Account For The Wind
Remember that you’ll often be casting into and against strong winds that will significantly alter your ability to control the line. When you practice casting, try heading out on days when the wind is high and spend time casting both into and away from the wind to get a better handle on how this will affect your movements. No matter how good you are at casting to a target in still conditions, you won’t land anything spot on until you account for the way that the elements will be working against you.
Bring The Rod To A Complete Stop At The End Of The Cast
It is also important to learn how to bring your rod to a full and complete stop at the end of the cast so that the rod doesn’t sweep forward and down. While you’re working for distance, using too much force in your casting hand will increase your stopping time and waste a lot of energy. This will cause your rod to drift forward after the cast and create waves on the line. In addition to distance, efforts to move stealthily can also impact stopping times. It is also vital to note that a soft, slow cast will not allow for a graceful presentation of the line. Instead, work for crisp, tight movements that create a tight loop. Your stopping time will improve, the fly will land quietly and you’ll have the best possible chance of reaching your target. Best of all, crisp casting and a tight loop will allow you to sidestep the challenges of the wind.
Clear Bottoms And Vegetation
You want the bonefish to be able to see your fly. On clear bottoms, let your fly land directly in the mud or sand and gently strip it to make small clouds or puffs, much like the ones that occur when small creatures are busy feeding. If the flat bottom is rich with vegetation, however, keep it slightly elevated so that bonefish can see it. Keeping the fly elevated on bottoms with vegetation will also prevent it from getting hung up. To land your fly properly, you’ll also have to familiarize yourself with the sink rates of your flies.
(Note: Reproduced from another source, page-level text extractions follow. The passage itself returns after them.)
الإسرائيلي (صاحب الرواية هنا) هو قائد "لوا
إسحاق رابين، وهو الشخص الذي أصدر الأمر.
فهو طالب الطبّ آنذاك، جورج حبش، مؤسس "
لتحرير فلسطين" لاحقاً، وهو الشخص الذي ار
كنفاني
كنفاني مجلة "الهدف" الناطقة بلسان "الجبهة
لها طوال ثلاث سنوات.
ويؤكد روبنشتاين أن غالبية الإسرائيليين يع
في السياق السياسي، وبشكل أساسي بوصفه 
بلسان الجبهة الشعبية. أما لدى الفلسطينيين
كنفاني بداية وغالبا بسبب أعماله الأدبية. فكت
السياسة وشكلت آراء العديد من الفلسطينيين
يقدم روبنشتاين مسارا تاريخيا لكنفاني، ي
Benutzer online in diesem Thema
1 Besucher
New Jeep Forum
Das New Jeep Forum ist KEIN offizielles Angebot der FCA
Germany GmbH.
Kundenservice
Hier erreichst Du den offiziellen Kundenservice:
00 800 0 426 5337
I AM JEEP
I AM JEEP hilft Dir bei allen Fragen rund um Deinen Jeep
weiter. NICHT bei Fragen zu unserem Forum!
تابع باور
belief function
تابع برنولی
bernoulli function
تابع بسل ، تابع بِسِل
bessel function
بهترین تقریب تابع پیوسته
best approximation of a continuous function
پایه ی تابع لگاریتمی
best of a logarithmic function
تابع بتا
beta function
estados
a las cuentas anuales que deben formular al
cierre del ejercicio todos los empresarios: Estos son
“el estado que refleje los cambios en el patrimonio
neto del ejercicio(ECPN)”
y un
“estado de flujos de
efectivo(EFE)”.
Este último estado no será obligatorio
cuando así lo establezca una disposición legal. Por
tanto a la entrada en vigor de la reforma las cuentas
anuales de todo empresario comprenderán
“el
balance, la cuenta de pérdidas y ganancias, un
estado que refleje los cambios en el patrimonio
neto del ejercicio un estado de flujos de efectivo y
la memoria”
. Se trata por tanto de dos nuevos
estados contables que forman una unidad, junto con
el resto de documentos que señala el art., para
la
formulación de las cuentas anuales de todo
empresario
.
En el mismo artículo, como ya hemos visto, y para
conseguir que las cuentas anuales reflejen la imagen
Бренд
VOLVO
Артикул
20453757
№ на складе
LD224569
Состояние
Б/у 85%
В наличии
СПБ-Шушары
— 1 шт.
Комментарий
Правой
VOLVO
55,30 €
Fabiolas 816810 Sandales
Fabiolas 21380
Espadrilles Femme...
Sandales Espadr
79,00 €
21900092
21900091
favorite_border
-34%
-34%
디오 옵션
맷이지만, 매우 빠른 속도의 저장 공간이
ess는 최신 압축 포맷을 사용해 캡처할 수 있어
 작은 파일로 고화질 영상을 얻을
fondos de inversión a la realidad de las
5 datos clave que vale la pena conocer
Practice will indeed make you perfect, but too much casting at one time is never a good thing. During your practice, you’ll be building muscle memory, reflexes and speed. If you overwork yourself while practicing, your movements will invariably become sloppy. These are not the movements that you want your muscles to remember. Try practicing in 20 or 30-minute increments so that your motions stay tight, crisp and focused. When you’re out on the flats, false casting can spook the fish and cause you to miss out on a host of incredible opportunities.